11-2. The End of the Vandal Migration
The Germans first met with the sternest resistance when they entered Numidia in the year 430: Bonifacius opposed them here with some hurriedly collected troops, but was defeated. The open country was then completely given over to the enemy, only a few forts — Hippo Regius (now Bona), Cirta (Constantine), and Carthage — were kept by the Romans, Hippo mainly through the influence of St Augustine who died during the siege £8 August 430. As it was impossible for the barbarians to take these strongholds owing to their inexperience in siege-work, and as the Romans in the meantime sent reinforcements under Aspar into Carthage by sea, Gaiseric, after heavy losses, resolved to enter into negotiations with the Emperor. On 11 Feb. 435, at Hippo Regius, a treaty was concluded with the imperial agent Trigetius, according to which the Vandals entered the service of the Empire as foederati and were settled in the proconsulate of Numidia (capital Hippo), probably in the same way as earlier in Spain, for here too no formal cession of territory took place.
Gaiseric, however, no doubt regarded the situation thus produced as only temporary. After he had again to some extent united his forces, he posed as a perfectly independent ruler in the district assigned to him. The arbitrary actions in which he indulged comprised the deposition of a number of orthodox clergy who had tried to hinder the performance of the Arian service. Vandal pirates scoured the Mediterranean and even plundered the coasts of Sicily in 437. But on 19 Oct. 439, Gaiseric unexpectedly attacked Carthage and captured the city without a stroke.

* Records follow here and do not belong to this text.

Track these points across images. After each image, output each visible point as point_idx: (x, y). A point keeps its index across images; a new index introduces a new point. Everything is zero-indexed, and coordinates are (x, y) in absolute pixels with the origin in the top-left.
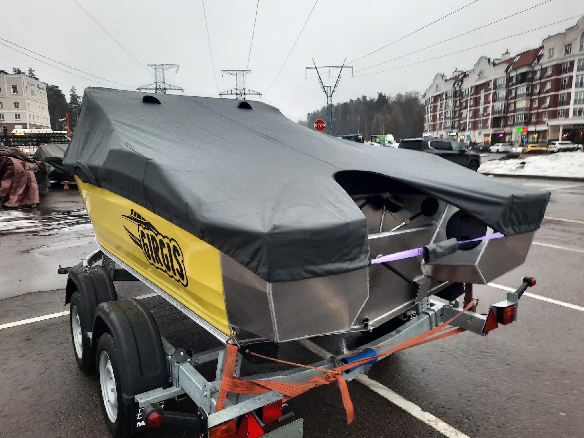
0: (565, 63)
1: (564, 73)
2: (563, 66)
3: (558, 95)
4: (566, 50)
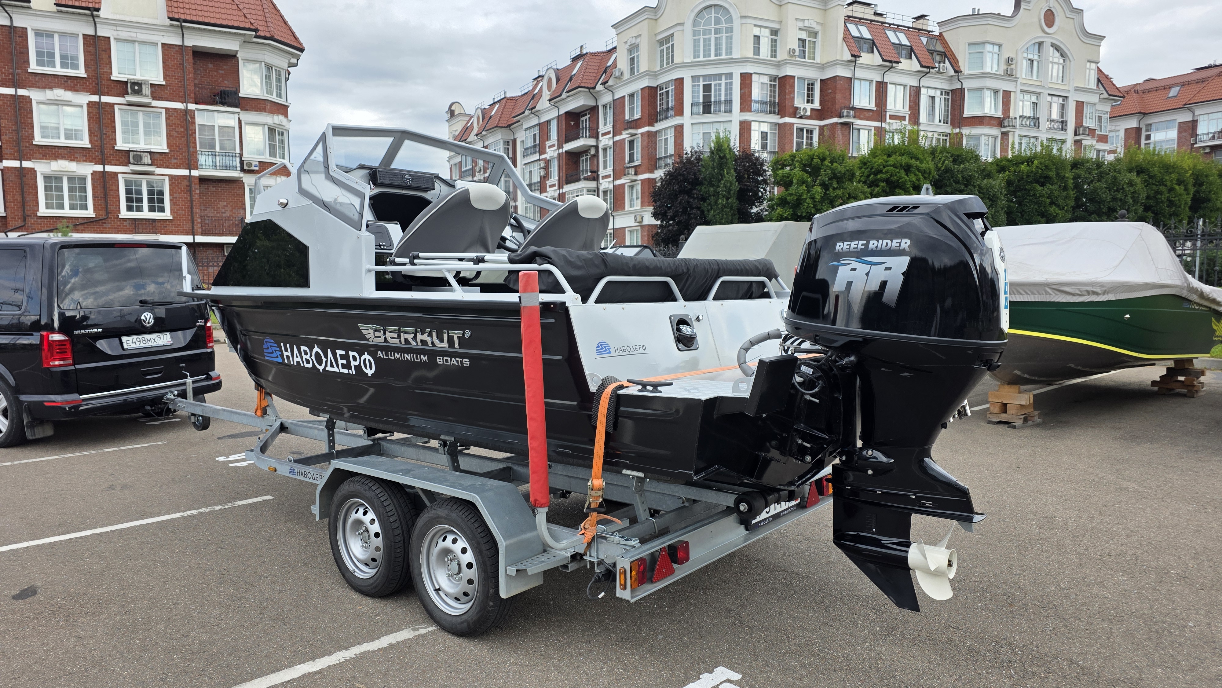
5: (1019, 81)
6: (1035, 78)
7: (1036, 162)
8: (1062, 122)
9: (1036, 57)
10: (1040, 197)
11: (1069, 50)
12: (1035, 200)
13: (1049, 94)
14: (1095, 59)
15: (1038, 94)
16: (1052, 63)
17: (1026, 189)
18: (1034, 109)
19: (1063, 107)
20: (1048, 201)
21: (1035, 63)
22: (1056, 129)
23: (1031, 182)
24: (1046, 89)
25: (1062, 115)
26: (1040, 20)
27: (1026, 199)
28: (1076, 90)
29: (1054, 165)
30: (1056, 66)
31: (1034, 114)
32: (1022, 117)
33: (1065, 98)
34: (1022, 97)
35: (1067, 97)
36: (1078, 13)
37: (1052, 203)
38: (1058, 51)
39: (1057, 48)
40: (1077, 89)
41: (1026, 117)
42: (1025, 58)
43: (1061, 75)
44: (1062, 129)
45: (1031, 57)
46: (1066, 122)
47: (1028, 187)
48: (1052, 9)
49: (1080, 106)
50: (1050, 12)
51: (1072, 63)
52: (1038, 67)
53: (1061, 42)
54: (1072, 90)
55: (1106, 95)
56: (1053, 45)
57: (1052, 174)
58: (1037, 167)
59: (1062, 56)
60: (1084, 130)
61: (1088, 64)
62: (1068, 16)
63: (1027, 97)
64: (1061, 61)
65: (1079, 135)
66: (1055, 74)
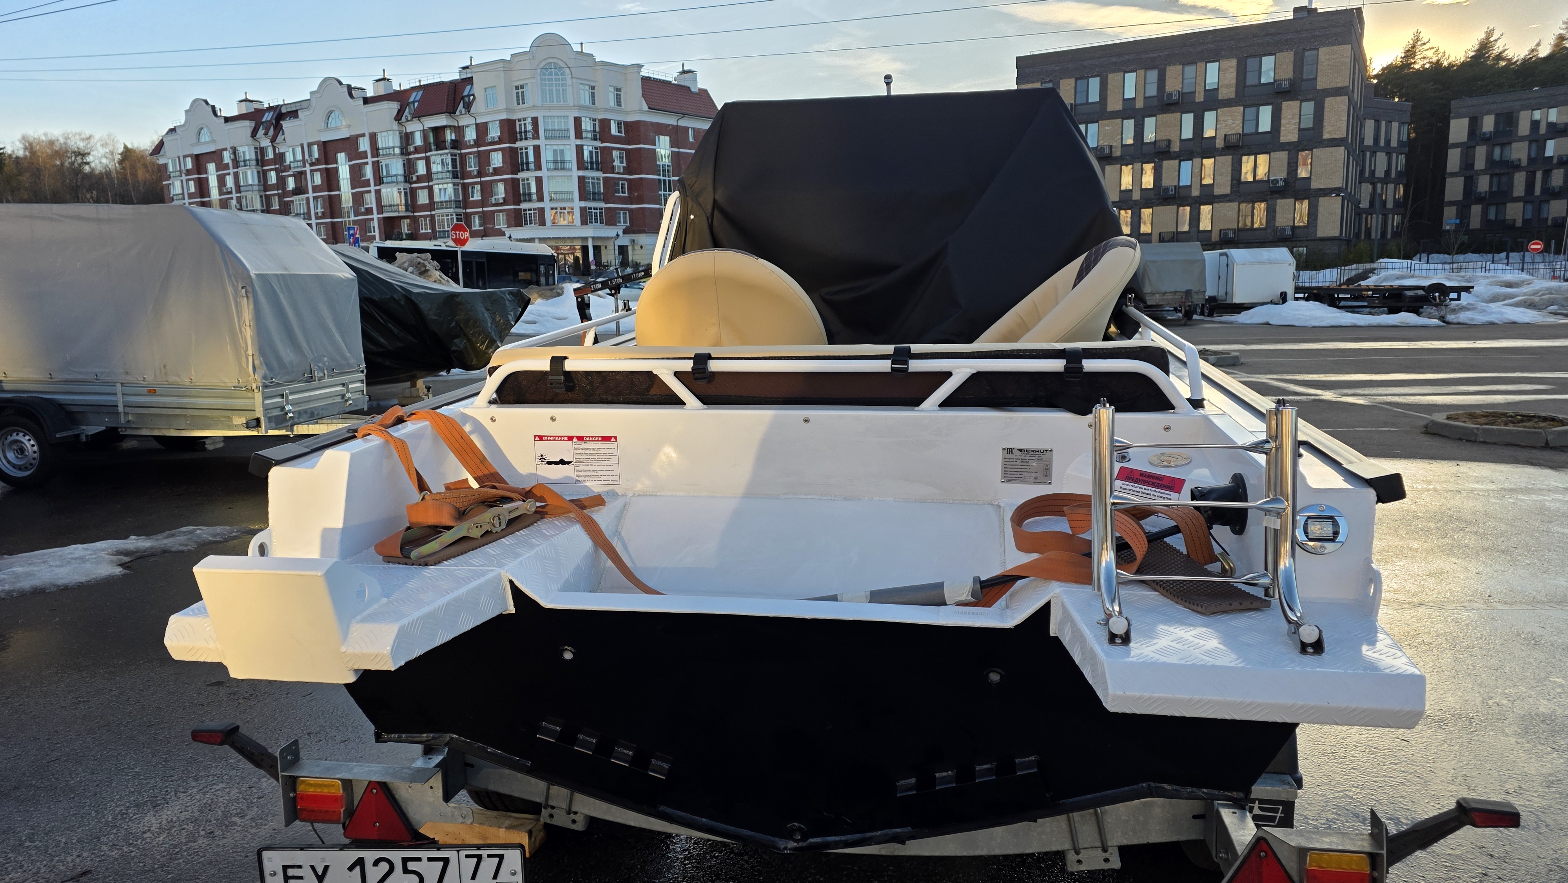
0: (520, 120)
1: (521, 139)
2: (518, 123)
3: (518, 179)
4: (518, 97)
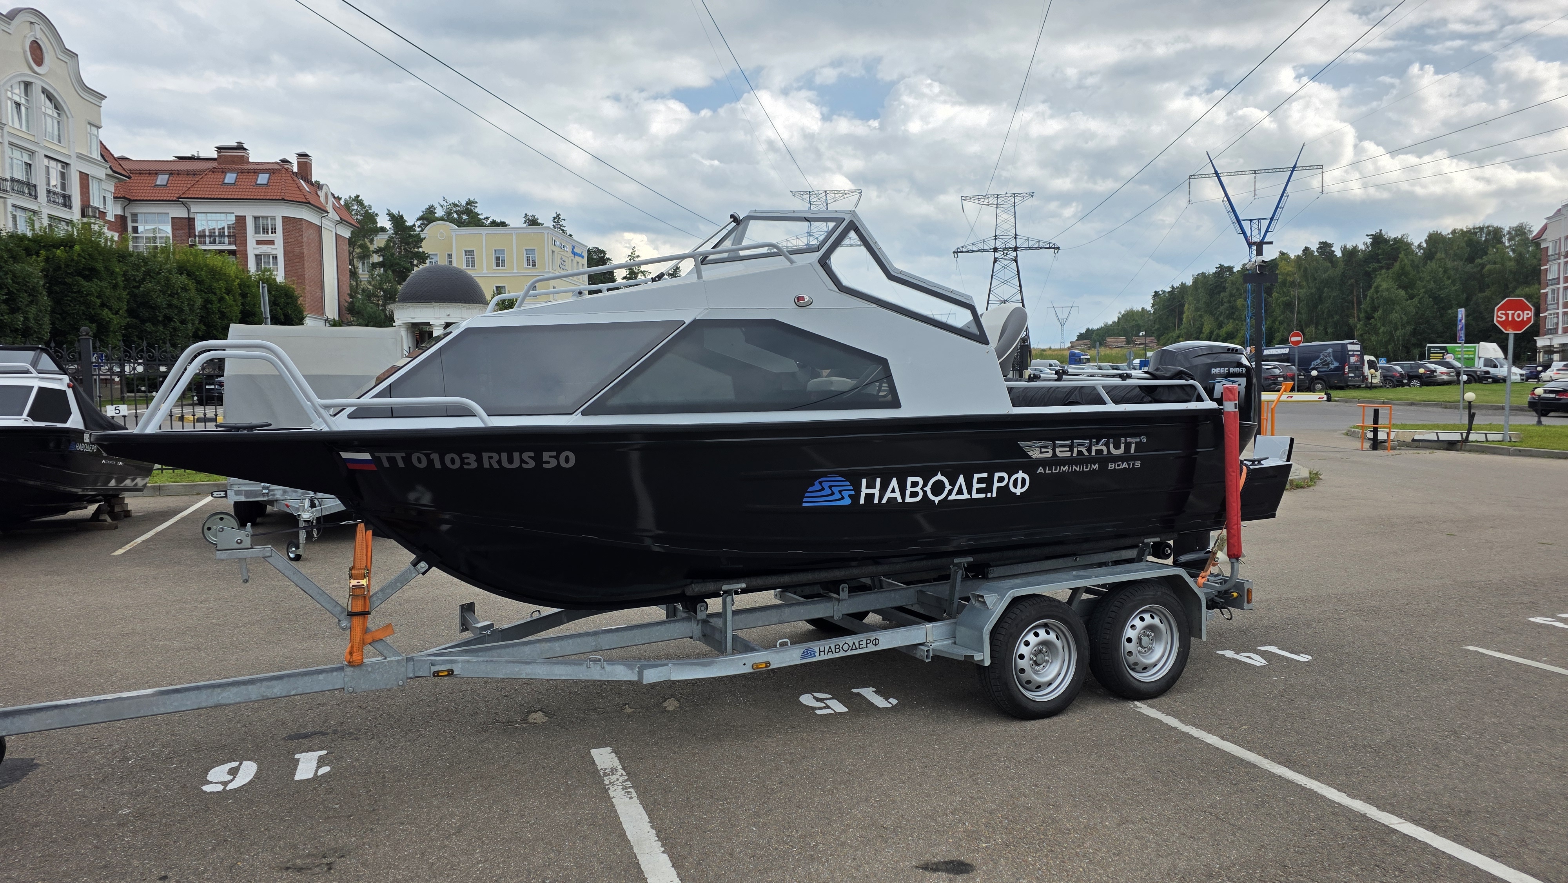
5: (6, 129)
6: (24, 129)
7: (77, 247)
8: (64, 196)
9: (23, 101)
10: (87, 295)
11: (65, 103)
12: (81, 299)
13: (46, 156)
14: (97, 123)
15: (32, 153)
16: (45, 114)
17: (65, 283)
18: (27, 172)
19: (63, 175)
20: (98, 301)
21: (23, 109)
22: (58, 204)
23: (71, 274)
24: (41, 147)
25: (63, 187)
26: (24, 52)
27: (67, 296)
28: (78, 157)
29: (100, 254)
30: (49, 120)
31: (28, 179)
32: (13, 180)
33: (66, 165)
34: (10, 152)
35: (67, 164)
36: (72, 57)
37: (103, 305)
38: (50, 100)
39: (50, 97)
40: (80, 156)
41: (18, 181)
42: (9, 98)
43: (56, 133)
44: (65, 205)
45: (17, 99)
46: (69, 197)
47: (69, 280)
48: (38, 41)
49: (84, 178)
50: (35, 45)
51: (70, 120)
52: (27, 115)
53: (55, 90)
54: (74, 156)
55: (110, 172)
56: (44, 91)
57: (100, 266)
58: (79, 255)
59: (56, 108)
60: (93, 212)
61: (89, 126)
62: (60, 57)
63: (17, 154)
64: (56, 115)
65: (88, 216)
66: (49, 129)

The occupation was followed by a general pillage which naturally did not end without deeds of violence, even if we are not told of any deliberate destruction or damage to particular buildings. The Catholic clergy and the noble inhabitants of Carthage experienced the fate of banishment or slavery. All the churches inside the town as well as some outside were closed for orthodox services and given over to the Arian clergy together with the ecclesiastical property.
Gaiseric must have expected that after these proceedings the Imperial Government would use every possible means of chastising the bold raiders of its most valuable province. To prevent this and to reduce the Western Empire to a state of permanent helplessness by continuously harassing it, he fitted out a powerful fleet in the harbour of Carthage in the spring of 440 with the special aim of attacking Sardinia and Sicily, which were now primarily relied upon to supply Italy with corn.
Although extensive preparations for defence had been arranged the Vandals landed in Sicily without encountering any resistance and moved to and fro, burning and laying waste, but returned to Africa in the same year, 440, on hearing tidings of the approach of powerful Byzantine succours. The expected Greek fleet certainly appeared in Sicilian waters in 441, but the commanders wasted their time there in useless delay, and when the Persians and the Huns invaded the borderlands which had been denuded of troops, the whole fighting force was called back without having effected anything. Under these circumstances the Emperor of Western Rome found himself obliged to conclude a peace with Gaiseric, whose rule was officially recognised as independent, 442.
It is stated by some authorities that Africa was divided between the two powers. The best parts of the country: Tingitian Mauretania (by which the Straits of Gibraltar were controlled), Zeugitana or Proconsularis, Byzacena and Numidia proconsularis fell to the Vandals, whilst Mauretania Caesariensis and Sitifensis, Cirtan Numidia and Tripolis remained to the Roman Empire.
This treaty forms an important epoch in the history of the Vandals and marks the end of their migration. A final settlement of the conditions for colonisation now took place. The Vandals settled down definitely in the country districts of Zeugitana in the neighbourhood of Carthage. Military reasons, which made a settlement of the people desirable, especially in the neighbourhood of the capital city, as well as the circumstance that the most fertile arable land lay there, were of principal weight in this step. The former landowners — as many as had not been slain or exiled during the conquest — had to choose whether, after the loss of their property, they would make their home as freemen elsewhere or remain as servants, i.e. probably as coloni, on their former estates. The Catholic clergy, if they resided within the so-called Vandal allotment, met with the same fate as the landowners, a measure which was principally directed against their suspected political propaganda.
In the other provinces and especially in the towns the Roman conditions of property remained as a rule undisturbed, although the Romans were considered as a subject people and the land the property of the State or the king. In order to deprive his enemies, internal or external, of every possible gathering point, Gaiseric next had the fortifications of most of the towns demolished, with the exception of the Castle Septa in the Straits of Gibraltar, and the towns Hippo Regius and Carthage. The last was looked upon as the principal bulwark of the Vandal power. The sovereign position which Vandal power had now attained found expression in the legal dating of the regnal years from 19 Oct. 439, the date of the taking of Carthage, which was reckoned as New Year's Day. There is no trace here of any reckoning according to the consular years or indictions, as was the custom, for example, in the kingdom of the Burgundians, who continued to consider themselves formally as citizens of the Roman Empire.